**PROBLEM DESCRIPTION**
From the items below, copy out word for word every line from the one containing "3h26 so their software can voice it smoothly." through the end of the items. Omit the pictures from your copy.

-=-=-=-=-

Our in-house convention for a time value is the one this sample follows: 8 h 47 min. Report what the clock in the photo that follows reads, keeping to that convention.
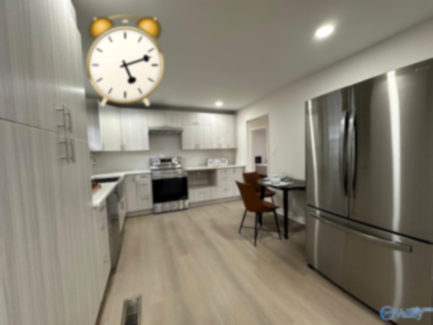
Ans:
5 h 12 min
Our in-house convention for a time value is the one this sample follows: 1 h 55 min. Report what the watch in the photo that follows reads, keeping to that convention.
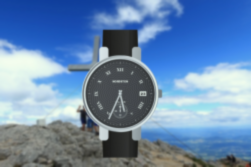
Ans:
5 h 34 min
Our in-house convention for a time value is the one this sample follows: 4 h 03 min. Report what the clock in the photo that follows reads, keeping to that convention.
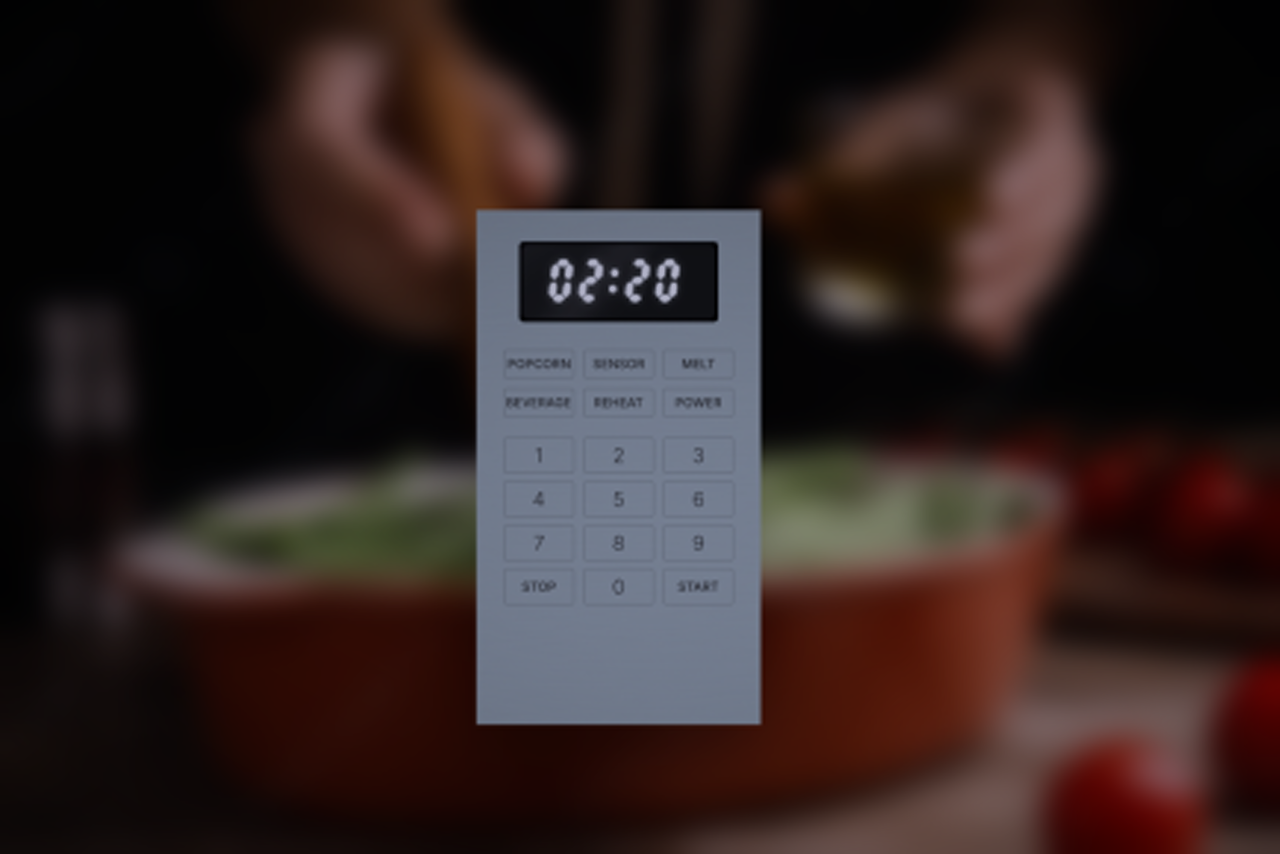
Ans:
2 h 20 min
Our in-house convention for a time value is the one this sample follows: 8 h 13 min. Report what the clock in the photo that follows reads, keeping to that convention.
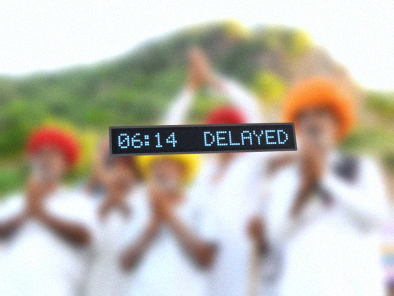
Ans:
6 h 14 min
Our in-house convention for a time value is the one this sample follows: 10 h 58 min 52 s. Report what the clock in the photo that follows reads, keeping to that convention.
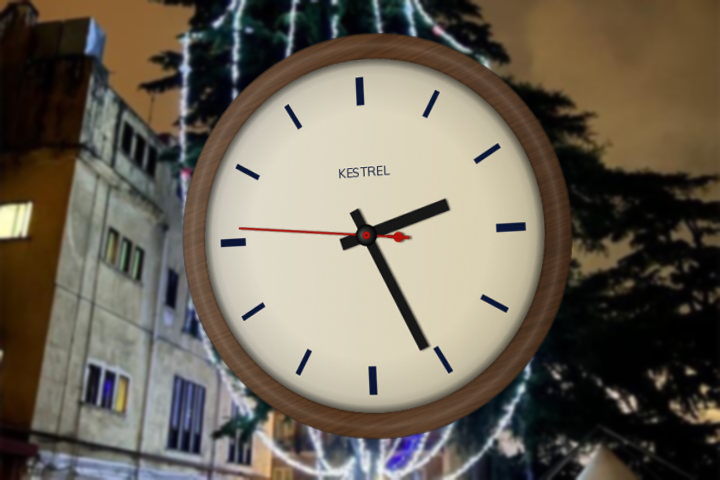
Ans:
2 h 25 min 46 s
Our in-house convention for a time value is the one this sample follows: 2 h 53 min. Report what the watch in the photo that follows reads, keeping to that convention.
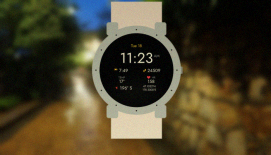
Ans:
11 h 23 min
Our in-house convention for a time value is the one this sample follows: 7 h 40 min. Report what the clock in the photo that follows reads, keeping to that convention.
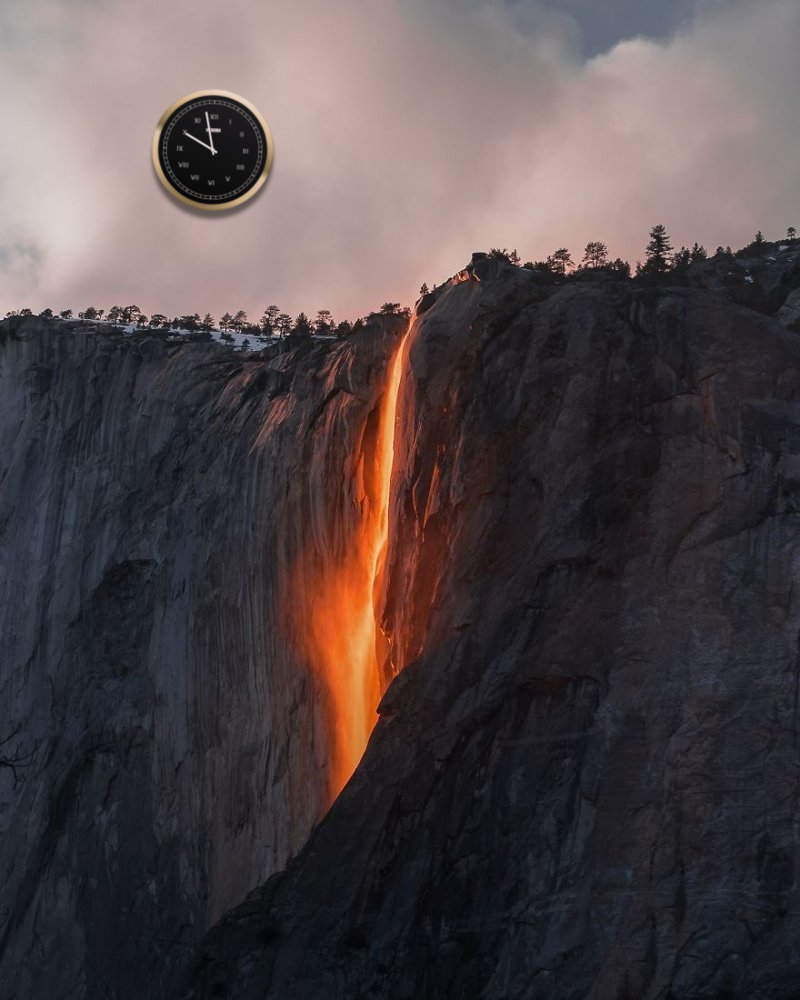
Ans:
9 h 58 min
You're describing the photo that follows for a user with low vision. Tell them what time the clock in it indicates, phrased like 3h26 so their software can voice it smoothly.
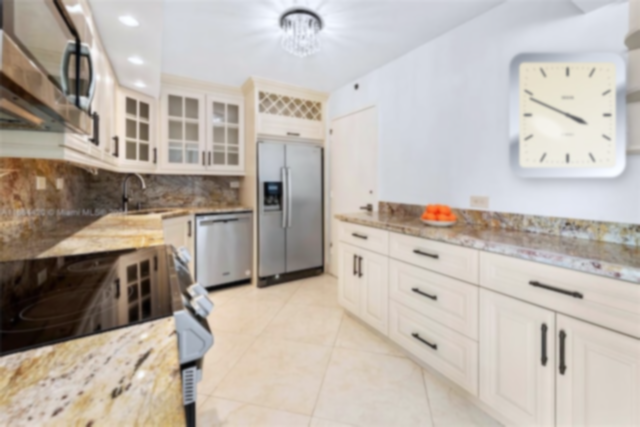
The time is 3h49
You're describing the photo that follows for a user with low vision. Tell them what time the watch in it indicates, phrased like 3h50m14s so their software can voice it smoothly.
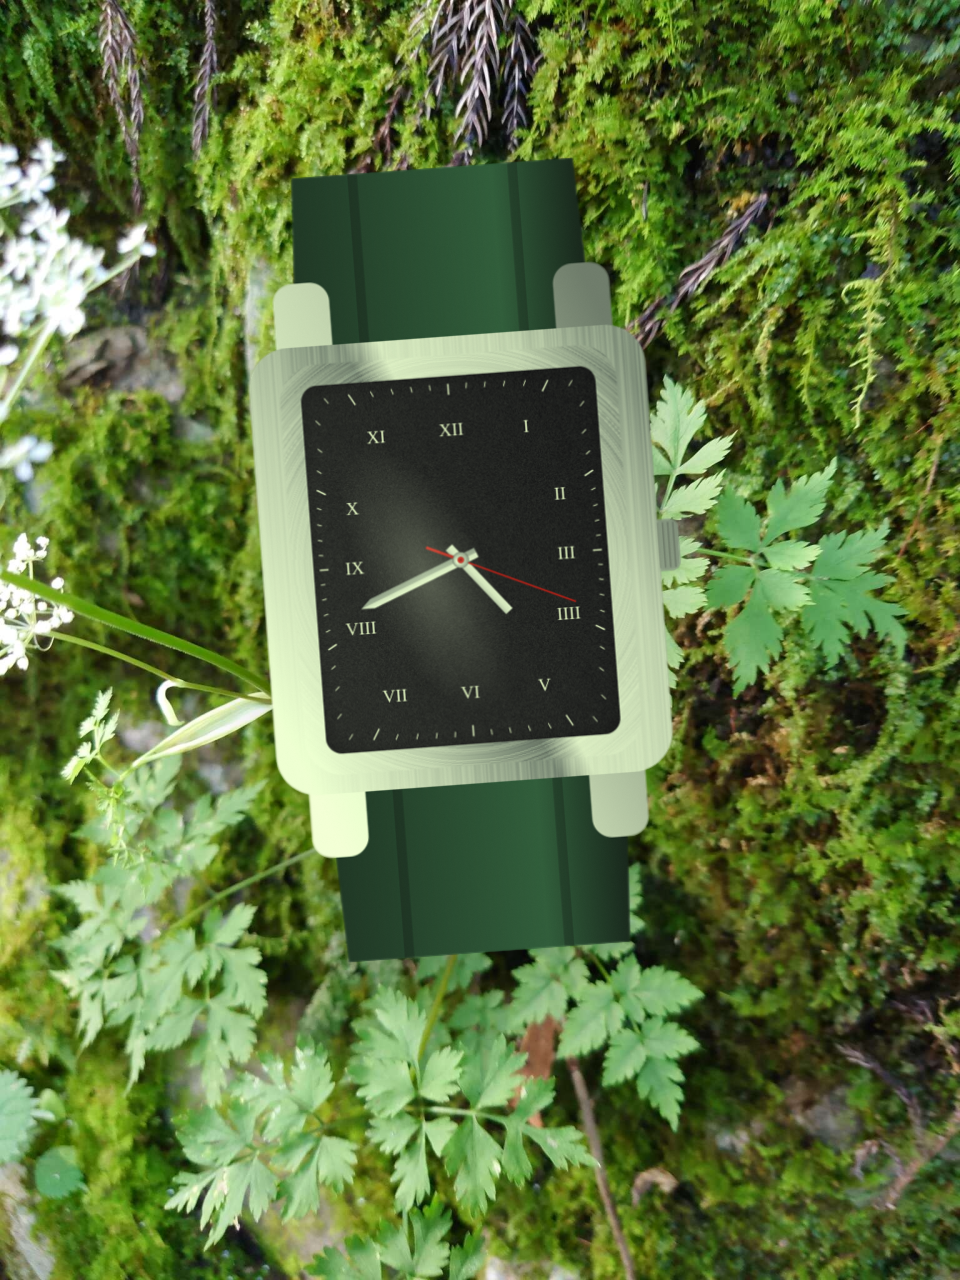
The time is 4h41m19s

-=-=-=-=-

**WRITTEN RESPONSE**
You're describing the photo that follows for a user with low vision. Tell them what time the clock in it indicates, phrased like 3h26 so their software can voice it smoothly.
The time is 3h49
You're describing the photo that follows for a user with low vision. Tell them what time the watch in it indicates, phrased like 3h50m14s so their software can voice it smoothly.
The time is 4h41m19s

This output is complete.